Below we will break down some of the key risk management takeaways we got from the episode as well as the comparisons that resonated with us the most.Image
1. Restaking has a variation of liquidation cascade risk within a pseudo-PoS system, IF assets are rehypothecated RATHER than isolated. Imagine if an operator pledged stETH to multiple AVSs, got slashed for manipulating one service & then ensured that there was no economic security left to defend the remaining AVSs that they were also securing. Eigenlayer has designed their system to allow AVSs to set a "Unique Stake" ratio minimum bound, that ensures that a portion of the restaked security is NOT also securing another AVS - a ratio that Tarun hopes to find a Goldilocks Zone for - the perfect balance between security & capital efficiency. Read more here if you are a genius

gauntlet.xyz/resources/how-…
2. There will be two types of delegation strategies within restaking, one that involves delegating your stake to post-revenue services (oracles, L2 sequencers) which should more closely resemble credit investing with steady, predictable coupons.
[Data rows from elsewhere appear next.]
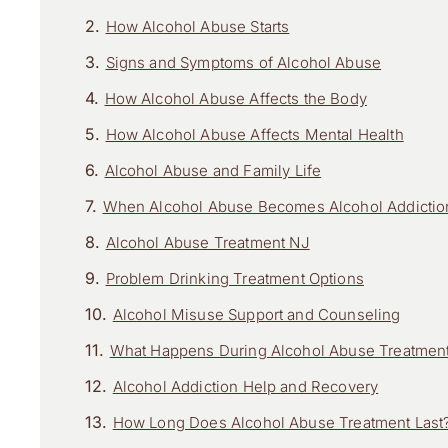
How Alcohol Abuse Starts
Signs and Symptoms of Alcohol Abuse
How Alcohol Abuse Affects the Body
How Alcohol Abuse Affects Mental Health
Alcohol Abuse and Family Life
When Alcohol Abuse Becomes Alcohol Addictio
Alcohol Abuse Treatment NJ
Problem Drinking Treatment Options
Alcohol Misuse Support and Counseling
What Happens During Alcohol Abuse Treatmen
Alcohol Addiction Help and Recovery
How Long Does Alcohol Abuse Treatment Last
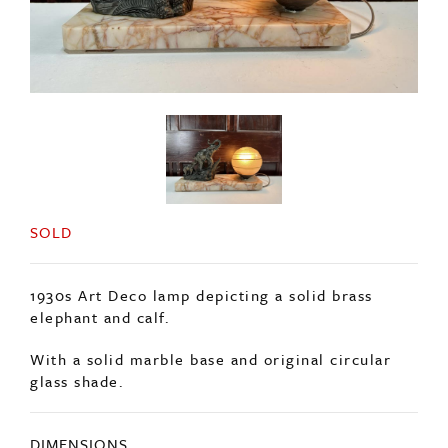
SOLD
1930s Art Deco lamp depicting a solid brass
elephant and calf.
With a solid marble base and original circular
glass shade.
DIMENSIONS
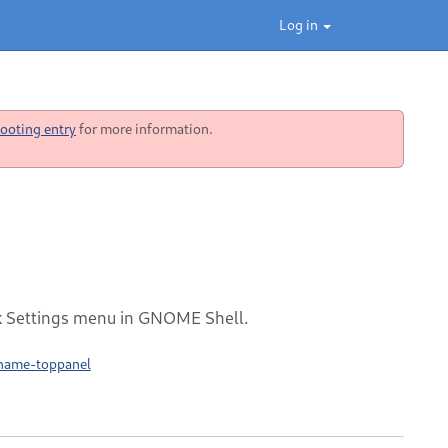
Log in
ooting entry
for more information.
ck Settings menu in GNOME Shell.
rname-toppanel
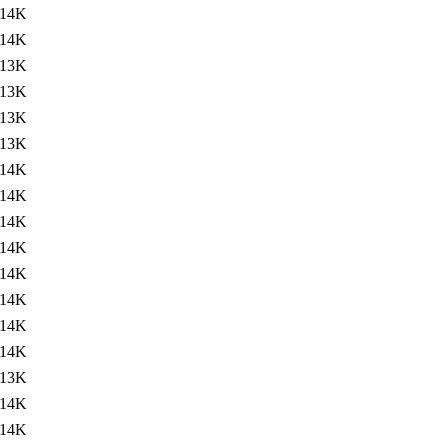
14K
14K
13K
13K
13K
13K
14K
14K
14K
14K
14K
14K
14K
14K
13K
14K
14K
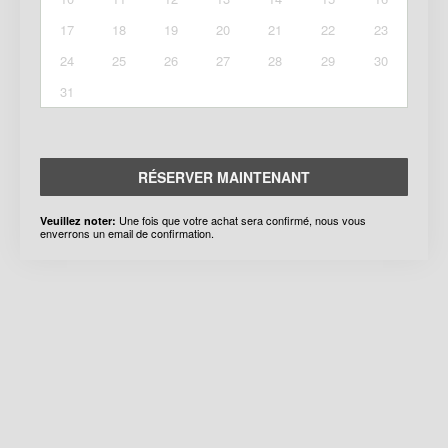
17
18
19
20
21
22
23
24
25
26
27
28
29
30
31
RÉSERVER MAINTENANT
Une fois que votre achat sera confirmé, nous vous
Veuillez noter:
enverrons un email de confirmation.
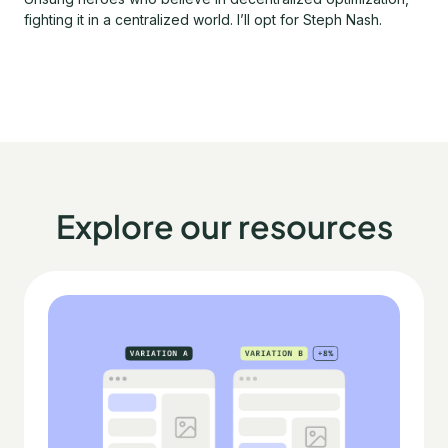
fighting it in a centralized world. I’ll opt for Steph Nash.
Explore our resources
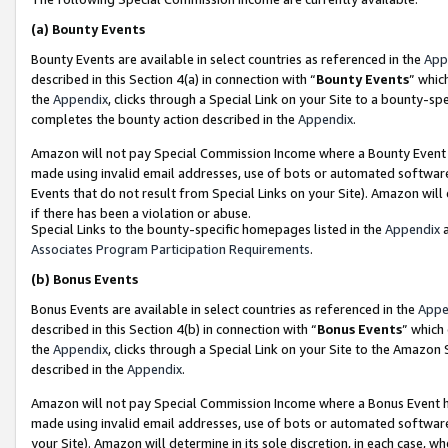
(a)
Bounty Events
Bounty Events are available in select countries as referenced in the
App
described in this Section 4(a) in connection with “
Bounty Events
” whic
the
Appendix
, clicks through a Special Link on your Site to a bounty-s
completes the bounty action described in the
Appendix
.
Amazon will not pay Special Commission Income where a Bounty Event ha
made using invalid email addresses, use of bots or automated software
Events that do not result from Special Links on your Site). Amazon will 
if there has been a violation or abuse.
Special Links to the bounty-specific homepages listed in the
Appendix
a
Associates Program Participation Requirements
.
(b)
Bonus Events
Bonus Events are available in select countries as referenced in the
Appe
described in this Section 4(b) in connection with “
Bonus Events
” which
the
Appendix
, clicks through a Special Link on your Site to the Amazon
described in the
Appendix
.
Amazon will not pay Special Commission Income where a Bonus Event has
made using invalid email addresses, use of bots or automated software,
your Site). Amazon will determine in its sole discretion, in each case, w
The other delegation strategy involves providing security to nascent AVSs with higher yield paid out in a percentage of their token supply, which looks a lot more like venture capital. An area that we will be watching closely is how the top LRTs plan to distribute yield - if AVS rewards are immediately sold into ETH for compounding, stakers will take a more certain yield, but will lose out on the upside potential from the AVSs that they secure.